§ Textauszug:

=-=-=

Stolpersteinverlegung

11.10.2018

Stolpersteine in Hörde, Graudenzer Str. 9 für die Familie Löwenhardt

Ich suche einen Parkplatz und frage mich, wie es wohl sein wird – die erste Stolpersteinverlegung, bei der ich dabei sein werde. Und es ist ein Nachfahre der Familie Löwenhardt da. Ein Mensch, der an seine Familie erinnern wird, mit dem ich mich unterhalten kann.

Von Weitem sehe ich schon Barbara Posthoff und Kristina Rajic-Pfetzing – die unermüdlichen Geister in Sachen Erinnerungskultur. Auch die Schülerinnen und Schüler des Geschichts-Kurses Spurensuche stehen dort, Diethart Döring und Barbara Samuel und Klaus Lenser – allesamt Mitgestaltende der Gedenkveranstaltung zur Pogromnacht in Hörde. Über 10 Jahre arbeiten wir nun teils zusammen. Heute treffen wir uns mitten in Hörde, in der Nähe des Hörder Neumarktes – vor einem Haus, einem Mehrfamilienhaus.

Mit der Familie Löwenhardt aus der Graudenzer Str. kann ich nicht sprechen. Sie kann ich nicht fragen, ob sie es nicht haben kommen sehen, wie die letzten Stunden waren, wie es sich anfühlt, von dem eigenen Land verraten zu werden, einer Stadt, in der man gelebt, gearbeitet, geliebt, gelacht hat.

Ich denke an meine 8jährige Tochter, die mich immer wieder auf die Stolpersteine auf unseren gemeinsamen Wegen aufmerksam macht. Ich habe es ihr erklärt, habe ihr gesagt, dass die Steine dazu da sind, dass die Menschen, die hier gestorben sind, nicht vergessen werden.

=-=-=

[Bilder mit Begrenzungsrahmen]
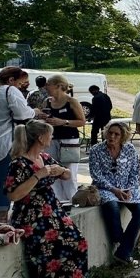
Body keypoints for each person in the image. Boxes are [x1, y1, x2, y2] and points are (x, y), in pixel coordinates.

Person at [5, 120, 88, 277]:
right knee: (49, 253)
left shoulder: (44, 157)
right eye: (50, 135)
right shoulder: (19, 163)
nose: (52, 137)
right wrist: (38, 175)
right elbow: (13, 195)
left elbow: (67, 175)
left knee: (79, 242)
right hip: (32, 215)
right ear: (41, 138)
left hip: (53, 211)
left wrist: (62, 170)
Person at [0, 67, 40, 224]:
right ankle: (2, 217)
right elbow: (22, 113)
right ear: (11, 80)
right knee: (5, 179)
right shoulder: (10, 91)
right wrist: (35, 112)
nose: (20, 86)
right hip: (3, 140)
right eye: (20, 82)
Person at [88, 122, 140, 265]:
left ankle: (122, 251)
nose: (112, 136)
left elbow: (135, 172)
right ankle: (121, 245)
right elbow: (96, 175)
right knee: (112, 205)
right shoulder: (96, 150)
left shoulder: (130, 149)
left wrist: (129, 190)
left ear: (123, 137)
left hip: (126, 189)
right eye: (110, 133)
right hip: (106, 189)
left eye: (116, 134)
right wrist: (114, 190)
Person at [40, 74, 87, 204]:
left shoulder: (71, 102)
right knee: (52, 171)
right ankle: (57, 201)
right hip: (51, 139)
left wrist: (63, 122)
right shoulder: (47, 101)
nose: (46, 87)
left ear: (59, 86)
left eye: (49, 84)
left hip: (68, 140)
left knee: (69, 172)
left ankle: (71, 199)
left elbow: (82, 121)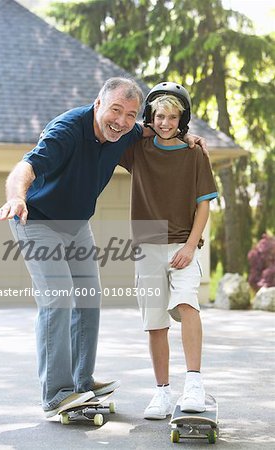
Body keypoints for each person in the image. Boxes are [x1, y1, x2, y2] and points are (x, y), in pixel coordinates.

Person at [0, 77, 207, 418]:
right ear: (98, 104)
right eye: (115, 111)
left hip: (76, 224)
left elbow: (157, 129)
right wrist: (16, 197)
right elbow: (27, 167)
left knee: (89, 296)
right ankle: (56, 393)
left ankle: (82, 380)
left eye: (130, 115)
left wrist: (188, 137)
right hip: (37, 221)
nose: (121, 121)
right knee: (59, 298)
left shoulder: (127, 131)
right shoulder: (67, 130)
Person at [119, 82, 218, 420]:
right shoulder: (137, 150)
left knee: (188, 304)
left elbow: (204, 206)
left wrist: (191, 246)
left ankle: (194, 384)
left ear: (182, 120)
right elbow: (112, 132)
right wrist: (143, 129)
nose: (165, 123)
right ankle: (162, 392)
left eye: (173, 118)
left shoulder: (194, 154)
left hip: (182, 243)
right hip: (147, 240)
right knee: (155, 321)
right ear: (151, 117)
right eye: (159, 116)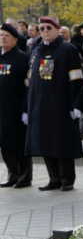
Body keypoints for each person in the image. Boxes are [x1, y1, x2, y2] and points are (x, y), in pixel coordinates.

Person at [25, 17, 83, 191]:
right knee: (45, 142)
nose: (44, 31)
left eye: (48, 28)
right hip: (40, 106)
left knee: (61, 143)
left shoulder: (67, 49)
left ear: (57, 29)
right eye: (41, 28)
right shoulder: (37, 50)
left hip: (60, 105)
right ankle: (54, 178)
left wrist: (76, 105)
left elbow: (76, 80)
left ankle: (67, 179)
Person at [0, 23, 32, 188]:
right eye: (1, 35)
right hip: (2, 109)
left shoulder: (22, 58)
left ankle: (24, 176)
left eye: (7, 36)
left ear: (14, 39)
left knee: (19, 143)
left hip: (16, 109)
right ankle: (12, 174)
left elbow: (28, 87)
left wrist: (25, 109)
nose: (3, 38)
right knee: (4, 143)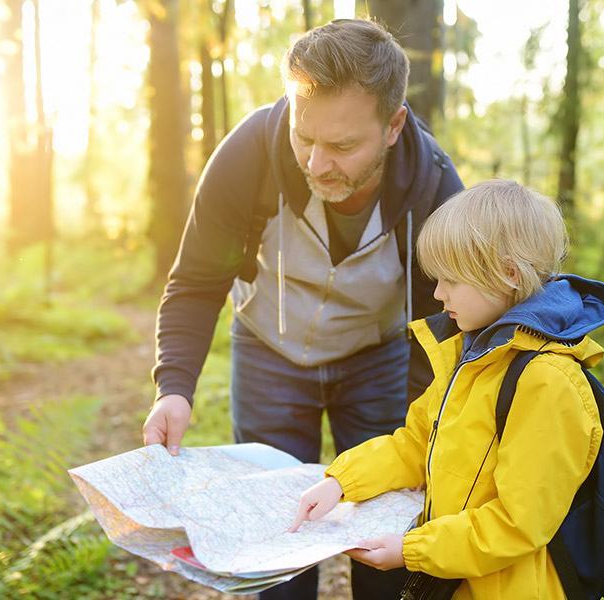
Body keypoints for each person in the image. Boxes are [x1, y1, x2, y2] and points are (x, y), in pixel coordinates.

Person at [142, 17, 464, 600]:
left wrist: (425, 438)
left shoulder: (434, 191)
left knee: (383, 526)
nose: (316, 164)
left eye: (342, 146)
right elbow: (195, 281)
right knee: (276, 533)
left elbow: (445, 328)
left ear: (393, 126)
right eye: (304, 137)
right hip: (269, 353)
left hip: (380, 359)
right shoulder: (246, 158)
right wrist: (174, 386)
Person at [289, 179, 604, 600]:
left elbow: (518, 524)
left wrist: (412, 551)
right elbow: (416, 444)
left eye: (451, 279)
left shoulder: (547, 383)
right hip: (459, 580)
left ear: (508, 273)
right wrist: (340, 482)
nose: (438, 292)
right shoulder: (473, 353)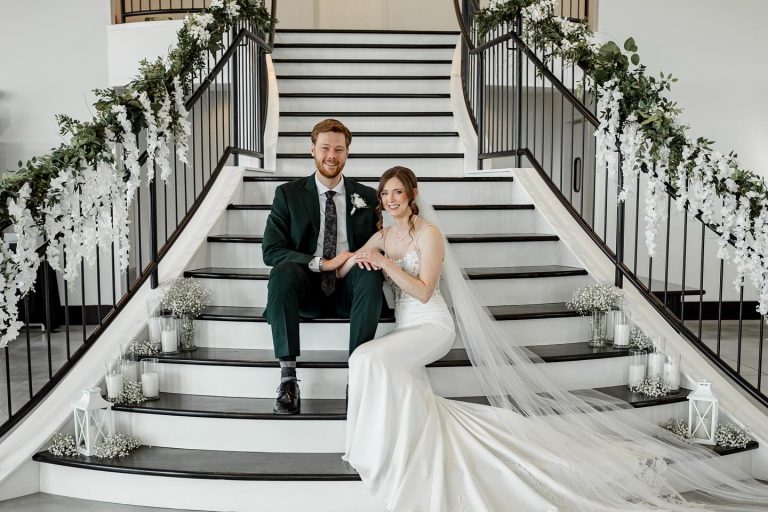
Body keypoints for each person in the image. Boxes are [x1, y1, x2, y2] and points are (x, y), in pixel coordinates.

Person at [341, 166, 768, 511]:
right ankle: (392, 446)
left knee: (371, 360)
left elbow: (424, 290)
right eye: (385, 194)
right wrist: (340, 262)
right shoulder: (384, 235)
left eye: (397, 192)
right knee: (368, 360)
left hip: (432, 325)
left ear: (411, 195)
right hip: (404, 327)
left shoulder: (427, 234)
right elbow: (350, 266)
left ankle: (380, 449)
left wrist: (384, 264)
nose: (390, 199)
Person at [261, 118, 382, 415]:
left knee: (370, 272)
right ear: (312, 149)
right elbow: (272, 251)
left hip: (349, 291)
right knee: (282, 271)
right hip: (305, 289)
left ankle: (357, 378)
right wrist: (323, 263)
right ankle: (288, 378)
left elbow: (378, 243)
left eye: (339, 149)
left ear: (348, 153)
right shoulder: (287, 195)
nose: (332, 155)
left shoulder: (366, 196)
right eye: (325, 148)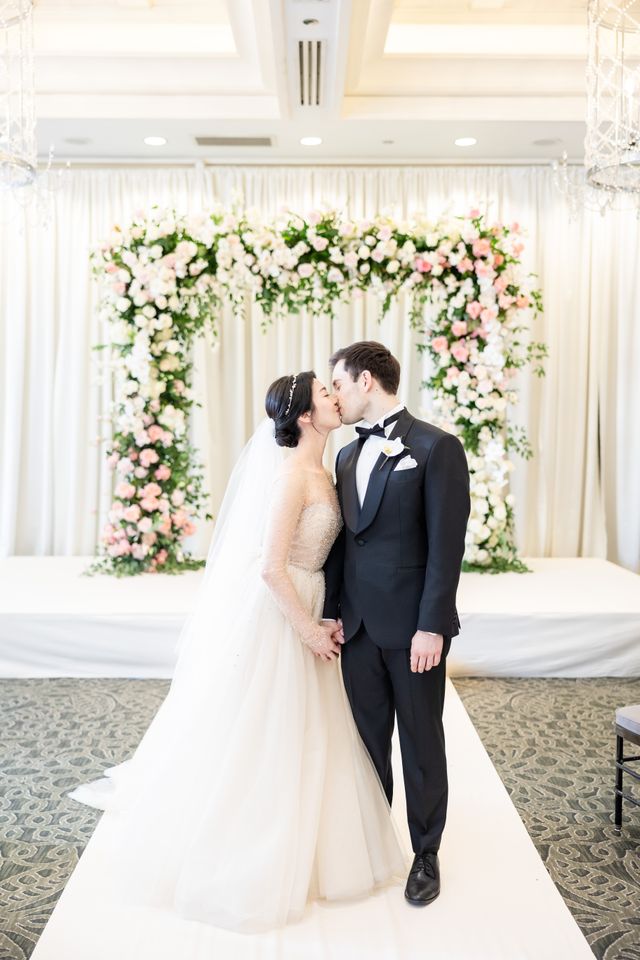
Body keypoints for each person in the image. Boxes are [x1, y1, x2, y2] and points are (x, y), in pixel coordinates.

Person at [70, 370, 405, 934]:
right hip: (282, 613)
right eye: (326, 393)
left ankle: (318, 846)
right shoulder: (292, 477)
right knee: (265, 730)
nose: (336, 398)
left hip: (313, 602)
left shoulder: (326, 469)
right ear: (304, 415)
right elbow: (271, 568)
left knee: (310, 730)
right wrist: (307, 630)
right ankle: (252, 850)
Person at [323, 341, 470, 907]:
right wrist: (332, 612)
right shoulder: (344, 456)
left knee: (421, 739)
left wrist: (433, 625)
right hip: (357, 626)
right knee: (365, 741)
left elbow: (446, 549)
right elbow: (344, 545)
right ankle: (372, 843)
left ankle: (426, 852)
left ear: (365, 381)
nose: (334, 395)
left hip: (413, 631)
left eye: (338, 384)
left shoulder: (435, 448)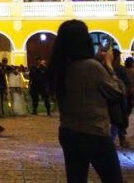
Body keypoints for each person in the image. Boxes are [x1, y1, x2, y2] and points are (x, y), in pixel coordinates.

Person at [47, 19, 125, 183]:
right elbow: (118, 93)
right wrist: (109, 65)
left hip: (69, 132)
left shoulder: (61, 68)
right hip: (94, 132)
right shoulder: (91, 67)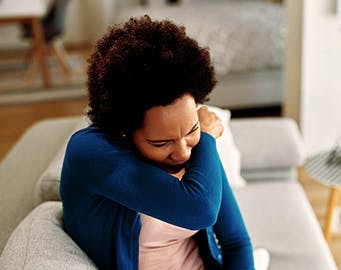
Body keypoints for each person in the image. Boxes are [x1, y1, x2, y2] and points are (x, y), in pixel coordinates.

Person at [60, 15, 254, 270]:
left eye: (192, 129)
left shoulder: (197, 149)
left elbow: (237, 242)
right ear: (124, 131)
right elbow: (201, 209)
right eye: (162, 143)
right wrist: (205, 136)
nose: (183, 153)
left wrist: (201, 139)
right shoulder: (88, 153)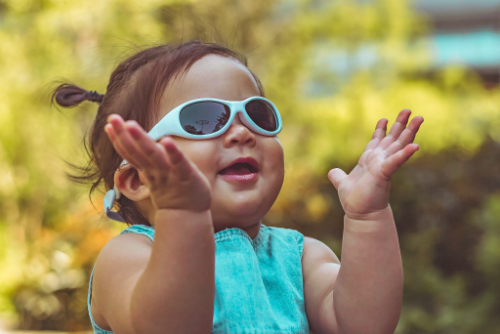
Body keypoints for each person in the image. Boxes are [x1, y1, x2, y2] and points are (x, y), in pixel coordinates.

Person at [52, 41, 423, 334]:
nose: (243, 132)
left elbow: (364, 325)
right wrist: (183, 215)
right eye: (204, 119)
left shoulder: (299, 258)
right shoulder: (128, 256)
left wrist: (367, 216)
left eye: (257, 114)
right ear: (137, 179)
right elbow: (169, 326)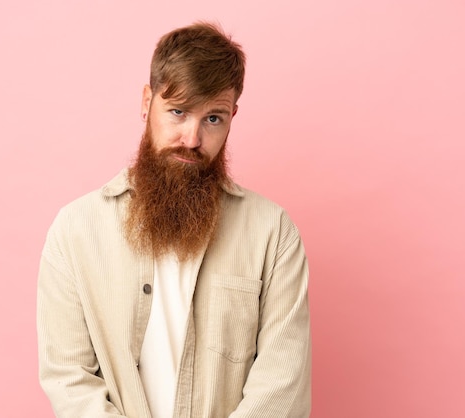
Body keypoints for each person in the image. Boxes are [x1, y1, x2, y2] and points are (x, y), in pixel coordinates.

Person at [37, 22, 311, 418]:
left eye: (213, 119)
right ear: (147, 101)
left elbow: (282, 384)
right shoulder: (75, 231)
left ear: (233, 116)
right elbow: (69, 377)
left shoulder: (273, 234)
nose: (192, 138)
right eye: (178, 112)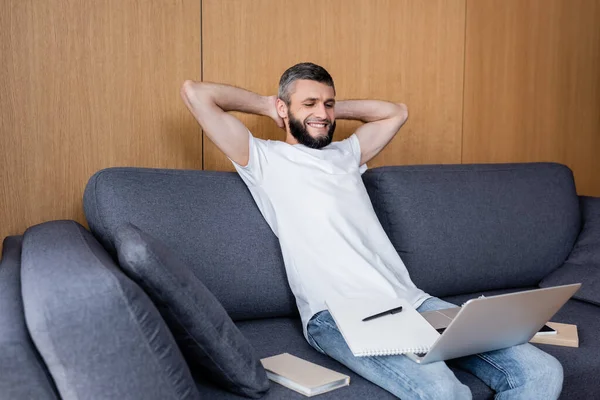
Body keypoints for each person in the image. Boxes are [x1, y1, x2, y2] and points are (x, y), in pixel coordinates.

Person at [180, 62, 563, 399]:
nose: (323, 113)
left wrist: (324, 110)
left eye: (328, 103)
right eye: (309, 103)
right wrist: (270, 105)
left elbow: (396, 112)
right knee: (444, 392)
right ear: (283, 108)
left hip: (411, 302)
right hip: (338, 313)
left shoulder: (346, 154)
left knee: (542, 371)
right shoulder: (262, 158)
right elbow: (196, 93)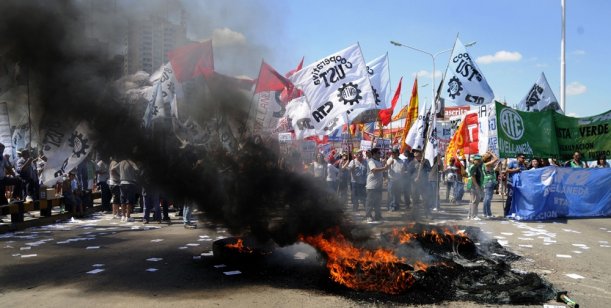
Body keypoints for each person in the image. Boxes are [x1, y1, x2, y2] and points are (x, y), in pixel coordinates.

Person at [365, 147, 390, 223]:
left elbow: (383, 171)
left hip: (378, 185)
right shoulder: (371, 161)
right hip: (372, 186)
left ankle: (378, 216)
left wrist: (385, 165)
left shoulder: (379, 161)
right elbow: (374, 170)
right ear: (374, 154)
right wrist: (384, 168)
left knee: (378, 202)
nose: (380, 154)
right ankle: (368, 216)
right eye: (379, 153)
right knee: (370, 202)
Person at [504, 153, 528, 217]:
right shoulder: (513, 163)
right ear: (518, 157)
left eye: (524, 158)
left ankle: (517, 212)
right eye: (522, 157)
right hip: (511, 183)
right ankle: (506, 212)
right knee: (510, 198)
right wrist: (515, 170)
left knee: (519, 199)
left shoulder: (523, 165)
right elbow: (506, 170)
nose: (523, 159)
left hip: (519, 185)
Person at [481, 151, 499, 218]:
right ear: (488, 159)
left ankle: (485, 213)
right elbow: (496, 158)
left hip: (488, 181)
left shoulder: (486, 165)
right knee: (488, 198)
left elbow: (493, 170)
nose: (492, 159)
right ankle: (488, 214)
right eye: (490, 158)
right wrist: (491, 153)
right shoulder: (486, 164)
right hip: (489, 182)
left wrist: (497, 165)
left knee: (486, 198)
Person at [466, 154, 484, 220]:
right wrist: (477, 186)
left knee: (473, 201)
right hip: (474, 185)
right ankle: (474, 216)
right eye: (478, 160)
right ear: (474, 160)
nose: (479, 161)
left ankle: (470, 215)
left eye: (479, 160)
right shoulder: (474, 167)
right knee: (475, 201)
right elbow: (473, 177)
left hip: (475, 185)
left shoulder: (477, 166)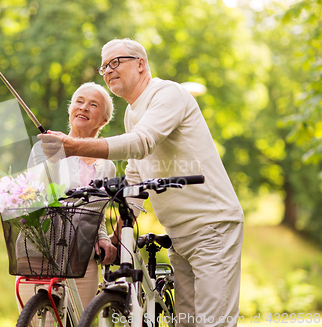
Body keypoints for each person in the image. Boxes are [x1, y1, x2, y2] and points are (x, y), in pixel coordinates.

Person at [38, 38, 244, 327]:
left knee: (213, 322)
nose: (108, 70)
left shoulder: (167, 93)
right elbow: (136, 178)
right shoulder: (133, 114)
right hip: (179, 234)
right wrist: (118, 232)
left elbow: (142, 142)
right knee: (185, 322)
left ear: (140, 64)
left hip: (211, 226)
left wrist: (74, 146)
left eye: (115, 62)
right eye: (104, 67)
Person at [17, 82, 118, 311]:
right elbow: (36, 196)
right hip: (40, 252)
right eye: (79, 101)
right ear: (70, 108)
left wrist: (102, 237)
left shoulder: (107, 166)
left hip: (82, 260)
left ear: (103, 120)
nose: (83, 107)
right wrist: (53, 160)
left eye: (93, 105)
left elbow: (97, 213)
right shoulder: (43, 148)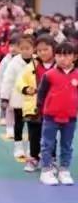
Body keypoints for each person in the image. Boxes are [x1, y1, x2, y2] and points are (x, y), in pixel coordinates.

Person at [37, 41, 78, 186]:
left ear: (74, 57)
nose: (63, 58)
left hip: (71, 117)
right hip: (51, 116)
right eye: (59, 55)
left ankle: (64, 170)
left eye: (67, 55)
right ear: (55, 56)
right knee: (47, 144)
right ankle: (46, 170)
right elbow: (41, 94)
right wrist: (39, 109)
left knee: (67, 145)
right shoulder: (49, 75)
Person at [17, 35, 56, 172]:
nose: (42, 53)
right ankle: (33, 158)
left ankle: (51, 159)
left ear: (54, 49)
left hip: (52, 107)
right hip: (34, 107)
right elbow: (20, 81)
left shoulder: (58, 66)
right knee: (34, 134)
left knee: (51, 135)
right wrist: (26, 88)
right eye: (39, 50)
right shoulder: (32, 65)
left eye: (46, 49)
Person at [1, 34, 35, 159]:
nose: (25, 51)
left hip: (33, 101)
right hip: (18, 99)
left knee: (33, 126)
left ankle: (32, 148)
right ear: (19, 49)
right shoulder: (14, 62)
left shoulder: (36, 61)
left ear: (33, 48)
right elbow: (8, 80)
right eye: (22, 48)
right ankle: (18, 147)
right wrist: (5, 97)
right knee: (19, 124)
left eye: (28, 48)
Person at [0, 32, 20, 137]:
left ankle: (16, 126)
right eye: (11, 45)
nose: (13, 48)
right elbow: (0, 73)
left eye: (16, 46)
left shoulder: (25, 60)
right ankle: (9, 128)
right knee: (9, 108)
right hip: (8, 88)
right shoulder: (6, 60)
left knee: (18, 110)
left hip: (20, 89)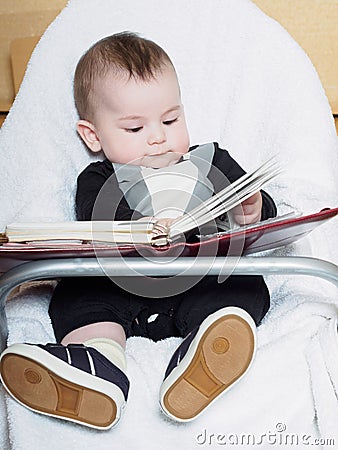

=-=-=

§ Aufgabe: Nenne bitte alle Personen, die im Bericht zur Stolpersteinverlegung mit Vor- und Nachnamen genannt werden.

§ Ergebnis: Barbara Posthoff, Kristina Rajic-Pfetzing, Diethart Döring, Barbara Samuel, Klaus Lenser